Women continue to play regressive roles on the small screen
I have a problem with channels which claim that through many of their respective serials they support women’s empowerment. Not just that, many serials have tickers running while women characters in them routinely get abused. “Through this serial we want to condemn the atrocities faced by women in the country even today,” mentioned a ticker while an episode showed a young woman getting physically abused. The other time this ticker came alive on the television screen, an episode showed a group of men killing a pregnant woman. All this while the ticker solemnly pledged the channel’s belief:
“We condemn any sort of violence meted out to women in our country.” Oh, then there was another serial which showed how three young women, daughters-in-law from one household, get forced into prostitution. The ticker diligently read, “We condemn this.” Then, an episode in another serial where a wife, attempting to flee from an alcoholic husband, gets slapped and bruised and stripped, but oh, “the channel condemns any domestic violence against women”. Or, for that matter, another serial where a spate of child marriages continue to take place, but the channel swears to “condemn it”.

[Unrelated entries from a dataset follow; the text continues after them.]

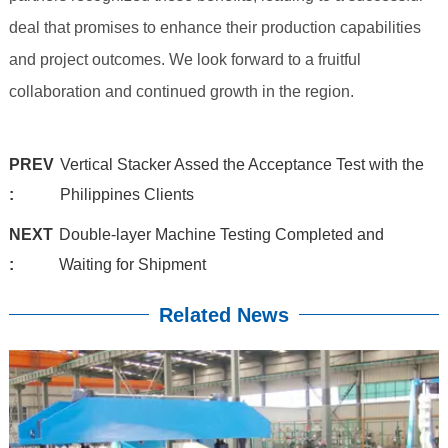
deal that promises to enhance their production capabilities
and project outcomes. We look forward to a fruitful
collaboration and continued growth in the region.
PREV
Vertical Stacker Assed the Acceptance Test with the
:
Philippines Clients
NEXT
Double-layer Machine Testing Completed and
:
Waiting for Shipment
Related News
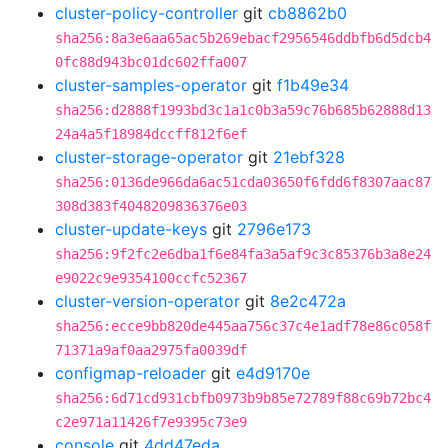
cluster-policy-controller
git
cb8862b0
sha256:8a3e6aa65ac5b269ebacf2956546ddbfb6d5dcb4
0fc88d943bc01dc602ffa007
cluster-samples-operator
git
f1b49e34
sha256:d2888f1993bd3c1a1c0b3a59c76b685b62888d13
24a4a5f18984dccff812f6ef
cluster-storage-operator
git
21ebf328
sha256:0136de966da6ac51cda03650f6fdd6f8307aac87
308d383f4048209836376e03
cluster-update-keys
git
2796e173
sha256:9f2fc2e6dba1f6e84fa3a5af9c3c85376b3a8e24
e9022c9e9354100ccfc52367
cluster-version-operator
git
8e2c472a
sha256:ecce9bb820de445aa756c37c4e1adf78e86c058f
71371a9af0aa2975fa0039df
configmap-reloader
git
e4d9170e
sha256:6d71cd931cbfb0973b9b85e72789f88c69b72bc4
c2e971a11426f7e9395c73e9
console
git
4dd47eda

After the I&B ministry insisted on restraint in showing violence on Indian television (especially after serials like Na Aana Iss Des Laado on Colors showed trailers of a group of men drowning a baby girl in a tub of milk), most Hindi entertainment channels have compulsory tickers running throughout the time a serial is aired to claim that channels are against any acts of violence faced by women. But guess what, that’s exactly what they show. Why? A director of one of the bestselling serials once told me: “That’s what the audience wants.” I also remember speaking to a writer of another serial which revolved around the theme of child marriages and he had said, “I know exactly how my serial will end, but the audience wants so many subplots that we do end up looking regressive.” Actor Neena Gupta, in fact, in an earlier interview had confessed to finding serials on Hindi television very regressive.

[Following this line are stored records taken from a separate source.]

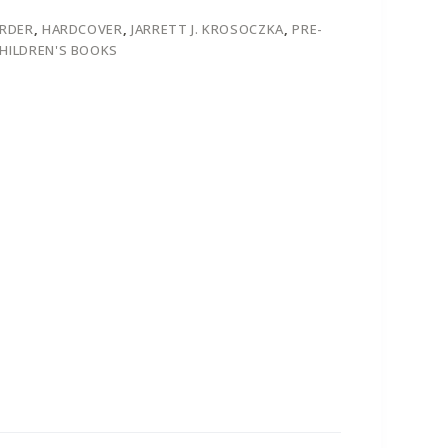
ORDER
,
HARDCOVER
,
JARRETT J. KROSOCZKA
,
PRE-
HILDREN'S BOOKS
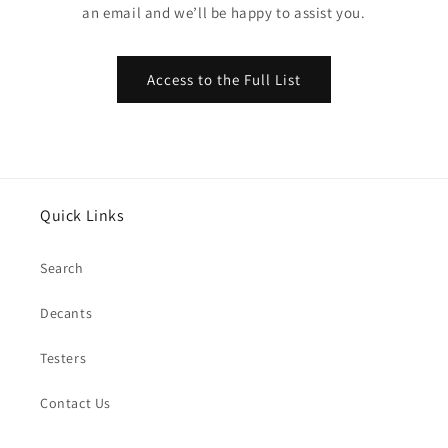
an email and we’ll be happy to assist you.
Access to the Full List
Quick Links
Search
Decants
Testers
Contact Us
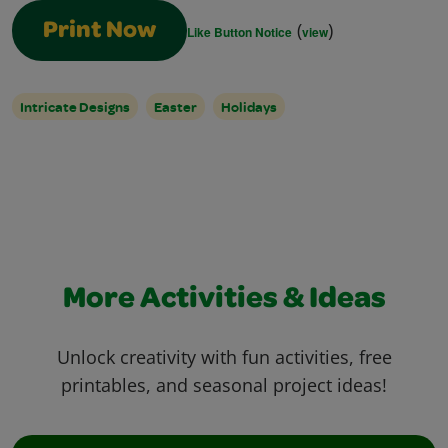
(
)
Print Now
Like Button Notice
view
Intricate Designs
Easter
Holidays
More Activities & Ideas
Unlock creativity with fun activities, free
printables, and seasonal project ideas!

She had also confessed that some of her scripts, especially after the success of her directorial venture Saans — one of the very few serials on Indian television which sensitively portrayed the dilemmas of a housewife whose husband is involved in an extramarital affair — are routinely shot down by channel heads, perhaps because they don’t revolve around the theme of poverty or archetypal beliefs that don’t — or shouldn’t — exist in our country any more.

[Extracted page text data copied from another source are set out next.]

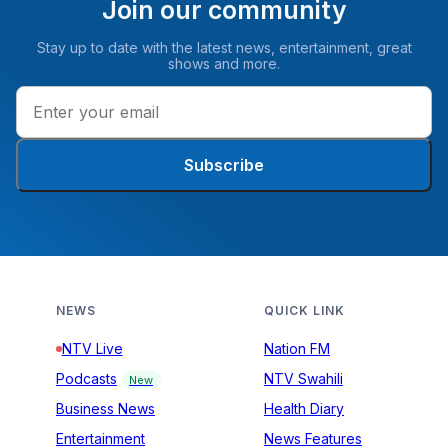
Join our community
Stay up to date with the latest news, entertainment, great
shows and more.
Subscribe
NEWS
QUICK LINK
NTV Live
Nation FM
Podcasts
NTV Swahili
New
Business News
Health Diary
Entertainment
News Features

Someone like Gupta wouldn’t like to show what NDTV Imagine is showing in Rehna Hai Teri Palkon Ki Chaaon Mein, a serial where a young widow is shown sleeping in a cow shed (yes, cow shed), cooking separate meals, wearing solemn white sarees and basically braving kitchen politics at home. I can bet a million dollars that forthcoming episodes will not show this woman being encouraged to work and emerge as a smart, young, independent woman.
Episode after episode we’ll see her crying silently while the rest of the household tramples all over her. “That is exactly what the audience wants, that is what grabs eyeballs,” argues another television serial writer who says that his brief from one such channel included “churning out stuff which will show women suffering”.
So much for Indian television growing at a steady pace, no?